Monday, March 03, 2014

Books: Troubling Love. A novel by Elena Ferrante

I decided to give a second chance to Ferrante hoping to read something of the quality of Days of Abandonment. Troubling Love is satisfying to an extent. It is a bold and ambitious book which tries to capture the complexities of a mother-daughter love-hate relationship. The narrator Delia, struggles to understand her relationship with Amalia, her mother, on the day after her mother's death by drowning. As Delia puts it quite appropriately at some point: "I was here to cross a line". And she does cross that line. Occasionally, she also crosses the line of literary taste getting lost into convoluted psychoanalytical kitsch. Had the narrative been simpler, crisper, Delia's digging into the past in order to recover the truth buried under convenient post-factum rationalizations and lies, would have provided a more revealing and cathartic experience. The "truth" about Amalia's past, not surprisingly, revolves around her husband's jealousy, his violence, her lover (imagined by her child-daughter), her repressed sexuality.
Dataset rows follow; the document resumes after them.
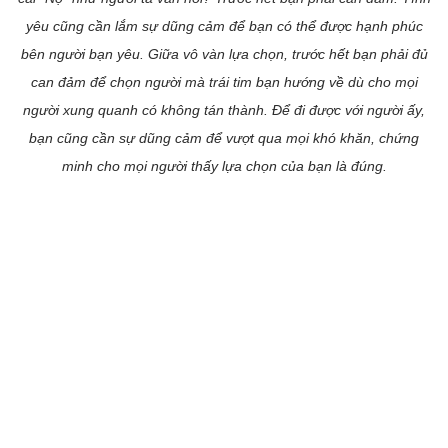
yêu cũng cần lắm sự dũng cảm để bạn có thể được hạnh phúc
bên người bạn yêu. Giữa vô vàn lựa chọn, trước hết bạn phải đủ
can đảm để chọn người mà trái tim bạn hướng về dù cho mọi
người xung quanh có không tán thành. Để đi được với người ấy,
bạn cũng cần sự dũng cảm để vượt qua mọi khó khăn, chứng
minh cho mọi người thấy lựa chọn của bạn là đúng.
Delia both wishes for, and hates and fears her mother's erotic liberation. One of her childhood memories is of her sitting with her parents in a summer theater, her mother furtively glancing around in the dark, her father possessively putting an arm around her shoulder: "Amalia after a stealthy look sideways, curious and yet apprehensive, let her head fall on my father's shoulder and appeared happy. That double movement tortured me. I didn't know where to follow my mother in flight, if along the axis of that glance or along the parabola that her hair made in the direction of her husband's shoulder.I was beside her, trembling. Even the stars, so thick in summer, seemed to me points of my confusion. I was to such an extent determined to become different from her that, one by one, I lost the reason for resembling her." Good writing.